Donald Fairfield did not answer the query. He stared at Victor contemplatively, drew in a deep lungful of acrid smoke-filled air from above the smoldering ashtray, and let it out again. "This is not going to be as simple an affair as it should be," he said finally. "I can see that now, but I suppose there's nothing to be done but to see it through. I take it you've settled everything between the two of you while I've been gone?"

"Oh my," Mimi ejaculated, "I've got to see about dinner. See if you two can find something to talk about while I'm gone." She hurried out of the room, one hand already reaching for the apron of the modernistic design as she passed through the swinging door into the kitchen.

* * * * *

"Well," Donald began, "what did you discover from my little wife?"

"To begin with," Victor answered him, "she seems to have lost her memory. Everything previous to an experience on the train some eight months ago is a total blank. Were you aware of this?"

"I was not only aware of it, I told you about it," Donald answered. "What in God's creation is this moldy brew?" he asked after taking a deep gulp from the lip of the pitcher and spitting most of it into the first ashtray he could reach.

"Lime martinis, like a daiquiri, only dryer. If you don't care for them you might refill my glass. That's right, you did tell me she didn't remember, but of course--"

"You didn't believe me," Donald finished for him. "Naturally. Look, Dr. Quink, I think I'm a reasonable man. Damn it, I _know_ I am. I don't expect you to believe me right off the rat when I walk in and tell you--"

"Bat," Victor interrupted.

"I beg your pardon," Donald countered.

"Bat. Right off the. Not rat, right off the bat. It's a colloquialism, comes from baseball, that's a sport we play. Perhaps you haven't come across it, if you've only been here some eight months?"

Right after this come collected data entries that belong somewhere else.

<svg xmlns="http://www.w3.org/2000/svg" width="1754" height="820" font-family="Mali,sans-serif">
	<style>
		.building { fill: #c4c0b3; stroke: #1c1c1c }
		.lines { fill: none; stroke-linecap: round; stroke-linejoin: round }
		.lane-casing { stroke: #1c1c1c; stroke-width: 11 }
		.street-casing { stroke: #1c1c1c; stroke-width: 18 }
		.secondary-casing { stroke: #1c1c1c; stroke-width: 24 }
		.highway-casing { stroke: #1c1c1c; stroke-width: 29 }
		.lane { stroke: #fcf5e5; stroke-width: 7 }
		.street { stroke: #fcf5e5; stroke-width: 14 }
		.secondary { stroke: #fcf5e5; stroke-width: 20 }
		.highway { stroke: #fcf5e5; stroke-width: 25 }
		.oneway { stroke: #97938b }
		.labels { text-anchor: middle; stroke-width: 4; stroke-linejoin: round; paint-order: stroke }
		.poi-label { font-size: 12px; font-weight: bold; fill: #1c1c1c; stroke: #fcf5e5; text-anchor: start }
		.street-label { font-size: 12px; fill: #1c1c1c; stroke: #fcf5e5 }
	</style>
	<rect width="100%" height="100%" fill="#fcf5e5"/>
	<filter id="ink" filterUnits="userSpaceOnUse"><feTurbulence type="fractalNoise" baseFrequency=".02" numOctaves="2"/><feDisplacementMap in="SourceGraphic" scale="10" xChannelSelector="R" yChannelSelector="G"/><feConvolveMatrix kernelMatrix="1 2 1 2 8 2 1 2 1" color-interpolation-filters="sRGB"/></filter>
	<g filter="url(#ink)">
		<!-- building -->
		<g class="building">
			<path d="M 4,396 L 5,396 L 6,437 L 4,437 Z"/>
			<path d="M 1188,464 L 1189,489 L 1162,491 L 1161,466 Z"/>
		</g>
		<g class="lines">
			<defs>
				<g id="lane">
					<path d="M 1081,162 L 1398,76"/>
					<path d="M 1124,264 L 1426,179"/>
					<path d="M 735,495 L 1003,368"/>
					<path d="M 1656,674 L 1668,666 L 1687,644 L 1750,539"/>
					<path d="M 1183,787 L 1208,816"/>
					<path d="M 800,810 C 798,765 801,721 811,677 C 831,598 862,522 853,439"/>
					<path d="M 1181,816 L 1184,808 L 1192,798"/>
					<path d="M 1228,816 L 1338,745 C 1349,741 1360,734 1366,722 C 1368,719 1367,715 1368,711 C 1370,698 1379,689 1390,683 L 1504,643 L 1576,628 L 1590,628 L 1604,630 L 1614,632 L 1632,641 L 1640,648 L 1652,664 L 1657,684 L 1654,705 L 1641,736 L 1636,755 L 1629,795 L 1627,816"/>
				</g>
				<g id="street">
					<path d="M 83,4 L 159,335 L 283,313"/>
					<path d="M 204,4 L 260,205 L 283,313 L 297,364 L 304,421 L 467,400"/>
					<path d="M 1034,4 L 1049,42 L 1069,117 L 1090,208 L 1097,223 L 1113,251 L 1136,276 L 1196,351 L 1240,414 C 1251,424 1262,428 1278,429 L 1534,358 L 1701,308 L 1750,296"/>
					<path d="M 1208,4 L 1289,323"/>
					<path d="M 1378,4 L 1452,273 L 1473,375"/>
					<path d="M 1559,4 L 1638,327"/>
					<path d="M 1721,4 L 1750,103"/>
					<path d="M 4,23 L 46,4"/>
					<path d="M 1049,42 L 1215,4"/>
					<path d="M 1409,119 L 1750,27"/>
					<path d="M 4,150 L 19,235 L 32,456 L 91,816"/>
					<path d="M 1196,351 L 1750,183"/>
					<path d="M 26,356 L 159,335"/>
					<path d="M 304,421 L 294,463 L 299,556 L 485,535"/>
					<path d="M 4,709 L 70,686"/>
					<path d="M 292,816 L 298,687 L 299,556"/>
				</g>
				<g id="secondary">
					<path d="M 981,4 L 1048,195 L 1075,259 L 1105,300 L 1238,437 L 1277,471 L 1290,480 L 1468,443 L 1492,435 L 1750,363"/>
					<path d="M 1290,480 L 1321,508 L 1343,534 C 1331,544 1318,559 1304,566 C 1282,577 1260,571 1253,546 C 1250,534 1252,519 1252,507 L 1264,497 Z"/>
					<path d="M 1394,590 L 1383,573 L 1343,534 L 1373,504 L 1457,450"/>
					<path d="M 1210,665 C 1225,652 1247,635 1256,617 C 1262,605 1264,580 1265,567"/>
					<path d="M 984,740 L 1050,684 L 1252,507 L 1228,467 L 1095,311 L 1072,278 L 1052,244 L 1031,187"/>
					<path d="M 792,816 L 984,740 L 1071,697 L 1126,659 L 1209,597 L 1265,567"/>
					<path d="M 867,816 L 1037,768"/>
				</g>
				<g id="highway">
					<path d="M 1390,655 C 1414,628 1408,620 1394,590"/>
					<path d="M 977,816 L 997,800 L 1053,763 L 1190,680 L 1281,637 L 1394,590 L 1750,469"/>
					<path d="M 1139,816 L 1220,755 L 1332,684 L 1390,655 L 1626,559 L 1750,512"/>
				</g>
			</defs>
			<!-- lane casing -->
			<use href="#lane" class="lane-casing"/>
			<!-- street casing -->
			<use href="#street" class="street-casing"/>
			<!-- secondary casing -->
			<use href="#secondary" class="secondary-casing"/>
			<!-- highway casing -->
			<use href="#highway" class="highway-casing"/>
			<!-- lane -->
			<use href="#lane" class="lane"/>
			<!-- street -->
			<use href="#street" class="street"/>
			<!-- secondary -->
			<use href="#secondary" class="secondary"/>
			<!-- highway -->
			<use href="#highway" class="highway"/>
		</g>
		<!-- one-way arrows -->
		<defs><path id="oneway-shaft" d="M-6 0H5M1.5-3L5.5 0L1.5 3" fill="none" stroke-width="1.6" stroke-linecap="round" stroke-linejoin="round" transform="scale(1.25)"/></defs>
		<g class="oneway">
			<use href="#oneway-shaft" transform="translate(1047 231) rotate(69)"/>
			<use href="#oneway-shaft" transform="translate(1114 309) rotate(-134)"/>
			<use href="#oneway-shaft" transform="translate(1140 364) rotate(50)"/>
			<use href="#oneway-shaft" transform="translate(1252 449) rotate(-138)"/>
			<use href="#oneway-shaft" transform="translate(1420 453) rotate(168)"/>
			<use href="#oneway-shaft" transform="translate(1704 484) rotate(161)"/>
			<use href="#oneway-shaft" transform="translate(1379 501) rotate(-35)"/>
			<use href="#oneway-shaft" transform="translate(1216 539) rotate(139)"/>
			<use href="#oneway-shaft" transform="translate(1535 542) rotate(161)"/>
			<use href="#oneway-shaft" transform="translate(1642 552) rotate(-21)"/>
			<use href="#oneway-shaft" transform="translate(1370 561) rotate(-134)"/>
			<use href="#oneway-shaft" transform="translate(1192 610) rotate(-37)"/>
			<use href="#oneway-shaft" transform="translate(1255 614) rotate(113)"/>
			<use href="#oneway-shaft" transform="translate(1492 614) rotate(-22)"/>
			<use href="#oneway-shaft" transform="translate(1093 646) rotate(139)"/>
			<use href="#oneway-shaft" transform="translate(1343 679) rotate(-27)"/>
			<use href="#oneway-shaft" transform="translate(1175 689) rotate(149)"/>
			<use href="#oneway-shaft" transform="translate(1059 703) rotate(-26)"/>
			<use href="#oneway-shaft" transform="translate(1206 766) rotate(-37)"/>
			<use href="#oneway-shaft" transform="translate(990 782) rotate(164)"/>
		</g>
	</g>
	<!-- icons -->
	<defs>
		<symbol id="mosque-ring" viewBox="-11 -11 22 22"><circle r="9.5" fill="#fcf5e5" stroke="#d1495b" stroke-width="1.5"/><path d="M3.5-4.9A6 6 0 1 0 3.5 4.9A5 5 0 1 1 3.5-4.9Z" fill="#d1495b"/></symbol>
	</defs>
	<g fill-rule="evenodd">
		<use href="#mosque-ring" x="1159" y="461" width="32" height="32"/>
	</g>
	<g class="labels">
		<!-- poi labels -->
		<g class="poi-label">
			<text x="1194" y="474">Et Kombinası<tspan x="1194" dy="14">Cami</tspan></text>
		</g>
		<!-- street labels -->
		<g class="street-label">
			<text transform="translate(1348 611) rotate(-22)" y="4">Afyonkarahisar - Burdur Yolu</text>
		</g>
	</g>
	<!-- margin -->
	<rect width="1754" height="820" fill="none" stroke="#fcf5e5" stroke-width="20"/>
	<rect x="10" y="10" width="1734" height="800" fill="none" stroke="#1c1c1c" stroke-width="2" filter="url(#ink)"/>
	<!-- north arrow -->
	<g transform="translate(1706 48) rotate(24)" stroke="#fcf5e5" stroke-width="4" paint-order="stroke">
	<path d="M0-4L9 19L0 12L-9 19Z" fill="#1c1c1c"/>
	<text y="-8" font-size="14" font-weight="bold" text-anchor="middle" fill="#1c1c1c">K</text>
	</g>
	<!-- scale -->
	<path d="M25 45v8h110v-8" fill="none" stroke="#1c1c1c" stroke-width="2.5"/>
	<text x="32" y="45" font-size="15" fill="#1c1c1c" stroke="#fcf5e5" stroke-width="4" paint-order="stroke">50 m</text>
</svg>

"Yes, just about eight months. I've heard of the sport, of course, but haven't gone to see a game yet. Do you think it's worth my while?"

"Probably not. Strictly a partisan sport."

"Yes, I see your point. Not an idiom, you wouldn't say?"

"No, definitely not," Victor said. "Takes time to make an idiom, but only God can make a tree. O Lord, I better have another martini. Would you pour, I think I might miss. Still, a colloquialism, not a doubt about it. The expression hasn't lasted to your day, I take it? If it had, then it might be an idiom. Might, I say, only might. I promise nothing."

"And quite right you are," Donald said. "Still, I want you to understand that I don't expect you to believe me right off the bat when I wander into your busy little office and tell you--by the way, what is your receptionist doing always staring at the floor right next to her desk?"

"She's in love. He's an advertising man."

"Oh, well yes, of course. When I tell you I come from the future. Obviously you're not going to accept that right off the rat, as I say. I mean, no one could expect you to. However, after talking at length to me in your office and then holding a private conversation with my wife, you should, I think, as a trained and highly competent psychiatrist, certainly the foremost of your day--"

* * * * *

At this point Victor had waved a deprecating hand.

"Please allow me to say that I am certainly a better judge of your position in this world than you could possibly be. Seeing it in the proper perspective, I mean. I did not intend to compliment you when I described you as I just did, I merely state a fact already known to my confreres. Then you should, as I say, under these most favorable circumstances, and certainly being forewarned, then you should be able to tell who is suffering from a delusion and who is not. Apart from what the delusion is, and whether or not you choose to believe in it, simply studying the behavior of the people involved, you should be able to tell who is acting normally and who is not."

"I agree with you in every particular," Victor said. "I certainly should. And I think I can, and have. In point of fact--"

"Dinner is ready," Mimi said. "And no shop talk, please. I want you to taste my squash and applesauce piece. And no one, absolutely _no_ one, comes into my dining room with a stinking black cigar."

"Could it be Galilililu?" Donald murmured. "Damn."